## Extrait à lire
»»

L’introduction en Bourse du Monde est reportée, indique Jean-Marie-Colombani au quotidien La Tribune (1er octobre 2003), confirmant les informations auxquelles nous faisions écho début juillet (lire Le Monde revoit ses ambitions à la baisse). La Tribune donne par ailleurs quelques indications sur la situation économique du quotidien. Extraits (les passages en gras sont soulignés par nous) et brefs commentaires.

La Tribune.- Quelle est la situation financière de votre groupe ?
J.-M. C. - Notre maison est en transition. En 2003, notre compte d’exploitation sera positif. En ligne avec nos prévisions, nous enregistrerons moins de 10 millions d’euros de pertes nettes du fait de charges exceptionnelles liées à notre réorganisation. La baisse des recettes de publicité et de diffusion sera compensée par la réduction de nos coûts. En 2003, les économies dégagées seront supérieures à 5 % de nos charges. La maison sera en position de force dès que la reprise s’annoncera.

(Ça ira mieux quand ça ira mieux…)

La Tribune.- L’introduction en Bourse est-elle encore programmée ?
J.-M. C. - L’introduction en Bourse n’est pas à l’ordre du jour, dès lors que nous avons pu financer notre croissance externe. De plus et surtout, la conjoncture est très défavorable.
La Tribune.- Ne redoutez-vous pas en fait un vote négatif de la Société des rédacteurs du Monde  ?

««

## Enregistrements extraits
»»

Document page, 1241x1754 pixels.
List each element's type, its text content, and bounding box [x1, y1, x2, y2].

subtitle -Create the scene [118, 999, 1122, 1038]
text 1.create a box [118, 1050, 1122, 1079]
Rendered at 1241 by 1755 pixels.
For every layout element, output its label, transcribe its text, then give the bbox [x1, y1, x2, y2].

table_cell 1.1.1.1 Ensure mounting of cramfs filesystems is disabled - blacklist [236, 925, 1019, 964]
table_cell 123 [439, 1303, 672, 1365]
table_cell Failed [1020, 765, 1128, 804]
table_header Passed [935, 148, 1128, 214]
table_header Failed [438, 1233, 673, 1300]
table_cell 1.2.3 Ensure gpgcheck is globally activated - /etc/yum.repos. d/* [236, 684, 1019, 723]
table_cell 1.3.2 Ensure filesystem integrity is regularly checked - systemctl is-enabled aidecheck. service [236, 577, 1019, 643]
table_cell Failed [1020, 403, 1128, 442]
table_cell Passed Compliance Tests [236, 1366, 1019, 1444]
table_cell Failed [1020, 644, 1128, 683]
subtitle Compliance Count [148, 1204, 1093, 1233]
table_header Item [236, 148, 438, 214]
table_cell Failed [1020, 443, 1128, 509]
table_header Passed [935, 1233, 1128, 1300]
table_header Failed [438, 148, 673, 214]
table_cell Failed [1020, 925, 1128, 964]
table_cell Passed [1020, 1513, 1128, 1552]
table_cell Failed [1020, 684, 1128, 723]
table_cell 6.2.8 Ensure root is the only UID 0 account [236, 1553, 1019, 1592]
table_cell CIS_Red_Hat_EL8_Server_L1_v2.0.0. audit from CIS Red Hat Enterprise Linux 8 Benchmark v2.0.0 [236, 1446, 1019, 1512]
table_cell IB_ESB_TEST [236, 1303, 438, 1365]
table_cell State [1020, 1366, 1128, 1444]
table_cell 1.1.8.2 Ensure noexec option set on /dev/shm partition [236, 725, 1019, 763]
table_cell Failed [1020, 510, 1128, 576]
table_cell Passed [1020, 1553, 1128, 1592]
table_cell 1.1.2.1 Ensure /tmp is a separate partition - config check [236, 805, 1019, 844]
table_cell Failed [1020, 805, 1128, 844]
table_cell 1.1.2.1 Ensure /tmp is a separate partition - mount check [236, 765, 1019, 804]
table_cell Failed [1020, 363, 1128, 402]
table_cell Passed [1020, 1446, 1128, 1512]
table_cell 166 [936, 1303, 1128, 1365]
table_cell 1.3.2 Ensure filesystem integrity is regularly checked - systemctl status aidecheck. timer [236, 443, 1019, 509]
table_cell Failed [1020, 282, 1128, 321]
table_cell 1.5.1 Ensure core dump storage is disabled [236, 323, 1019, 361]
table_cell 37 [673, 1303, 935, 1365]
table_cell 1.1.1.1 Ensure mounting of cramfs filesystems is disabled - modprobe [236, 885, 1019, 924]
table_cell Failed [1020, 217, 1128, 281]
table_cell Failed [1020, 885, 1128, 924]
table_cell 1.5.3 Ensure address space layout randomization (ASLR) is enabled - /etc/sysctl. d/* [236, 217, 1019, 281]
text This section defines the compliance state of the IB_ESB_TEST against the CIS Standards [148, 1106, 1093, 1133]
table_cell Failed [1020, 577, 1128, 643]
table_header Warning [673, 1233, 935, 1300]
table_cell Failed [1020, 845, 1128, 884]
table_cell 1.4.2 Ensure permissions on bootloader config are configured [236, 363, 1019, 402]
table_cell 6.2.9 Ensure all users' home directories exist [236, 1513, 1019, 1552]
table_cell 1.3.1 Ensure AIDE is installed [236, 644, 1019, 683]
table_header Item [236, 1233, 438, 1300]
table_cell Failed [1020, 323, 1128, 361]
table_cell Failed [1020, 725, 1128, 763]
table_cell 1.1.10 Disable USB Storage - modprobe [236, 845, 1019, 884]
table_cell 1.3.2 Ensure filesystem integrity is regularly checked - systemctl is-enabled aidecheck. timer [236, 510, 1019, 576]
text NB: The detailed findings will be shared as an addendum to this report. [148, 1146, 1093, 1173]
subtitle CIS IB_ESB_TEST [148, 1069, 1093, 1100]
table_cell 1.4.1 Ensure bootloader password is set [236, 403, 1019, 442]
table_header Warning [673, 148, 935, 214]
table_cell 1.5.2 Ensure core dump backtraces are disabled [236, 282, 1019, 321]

««

## Travail à faire
(A) Les affirmations suivantes concordent-elles avec l’entretien sur l’introduction en Bourse du Monde ? Répondez par oui ou par non et citez à l’identique les mots du texte qui tranchent.
(i) En 2003, le compte d’exploitation du groupe sera négatif.
(ii) En 2003, les économies réalisées dépasseront 5 % des charges.
(iii) La conjoncture est jugée favorable à une introduction en Bourse.
(B) Reprenez l’entretien sur l’introduction en Bourse du Monde à la suite de sa dernière question.

## Corrigé
(A)
(i) Non : « En 2003, notre compte d’exploitation sera positif. »
(ii) Oui : « En 2003, les économies dégagées seront supérieures à 5 % de nos charges. »
(iii) Non : « la conjoncture est très défavorable. »

(B)
J.-M. C. - Il n’est pas question de fuir le débat. Il viendra simplement en son temps.

(Demain, il fera jour… [1])

D’autant que la perspective d’introduction devra rester ouverte. C’est en effet elle qui nous a permis de lever de l’argent sans lequel nous n’aurions pas pu nous développer.

(Si l’on comprend bien, l’important, n’est pas que Le Monde soit un jour ou l’autre introduit en Bourse, mais de faire croire que cela arrivera. La priorité étant de " lever de l’argent " grâce à cette croyance, pardon ! " perspective ". Curieuse conception, de surcroît de la part d’un journaliste, où l’intérêt financier du journal semble primer sur la fiabilité de l’information. Et qui pourrait faire penser aux pratiques d’une certaine presse (en d’autres temps, évidemment) qui ajustait ses informations et commentaires selon le profit sonnant et trébuchant qu’elle pouvait en tirer… [2])

La Tribune.- Votre tour de table est donc stabilisé...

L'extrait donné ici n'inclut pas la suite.